In short, contrary to appellant’s assertion, Commonwealth v. Carter, 427 Pa. 53, 233 A.2d 284 (1967) is not “controlling”; indeed, it is not even on point, because it concerns the non-disclosure of an informant’s identity and whereabouts on the basis of the Commonwealth’s limited privilege to preserve confidential sources of information. That question is not in this case. Properly conceived, the only question before us is whether the court below abused its discretion in denying a continuance. To reverse appellant’s conviction herein because “it is possible,” that Harrison might be located and might be called to testify as a corroborating witness would be clearly improper.

Judgment of sentence is affirmed.

HOFFMAN, J., files a dissenting opinion in which SPAETH, J., joins.

. The Controlled Substance, Drug, Device and Cosmetic Act, 35 P.S. § 780-113(a)(30) (Supp.1976), provides as follows:

“The following acts and the causing thereof within the Commonwealth are hereby [illegal]:
“Except as authorized by this act, the manufacture, delivery, or possession with intent to manufacture or deliver, a controlled substance by a person not registered under this act, or a practitioner not registered or licensed by the appropriate State board, or knowingly creating, delivering or possessing with intent to deliver, a counterfeit controlled substance.”

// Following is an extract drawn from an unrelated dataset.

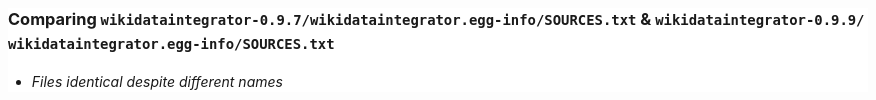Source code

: ### Comparing `wikidataintegrator-0.9.7/wikidataintegrator.egg-info/SOURCES.txt` & `wikidataintegrator-0.9.9/wikidataintegrator.egg-info/SOURCES.txt`

 * *Files identical despite different names*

. Although the point has not been alluded to, we note in passing that “possession with intent to deliver” is a crime equally as serious as actual delivery of a controlled substance. See note 1, supra. We have already established that possession of a large quantity of drugs supports an inference that they were possessed with the intent to *560deliver. See, e. g., Commonwealth v. Cubler, 236 Pa.Super. 614, 346 A.2d 814 (1975). In the instant case, appellant possessed more than enough marijuana, morphine, and acid (presumably, LSD) to support an inference of intent to deliver beyond a reasonable doubt. Cf. The Controlled Substance, Drug, Device and Cosmetic Act, 35 P.S. § 780-113(a)(31) (Supp.1976). Hence, because there is no suggestion that Harrison had anything to do with appellant’s possession of such a large quantity of drugs, even if the Commonwealth had conceded that appellant was entrapped into the actual delivery of the drugs to Officer Suda, the trial court would have erred had it directed a verdict for appellant in this case. Therefore, those contentions of appellant that he was entitled to a directed verdict are obviously without merit.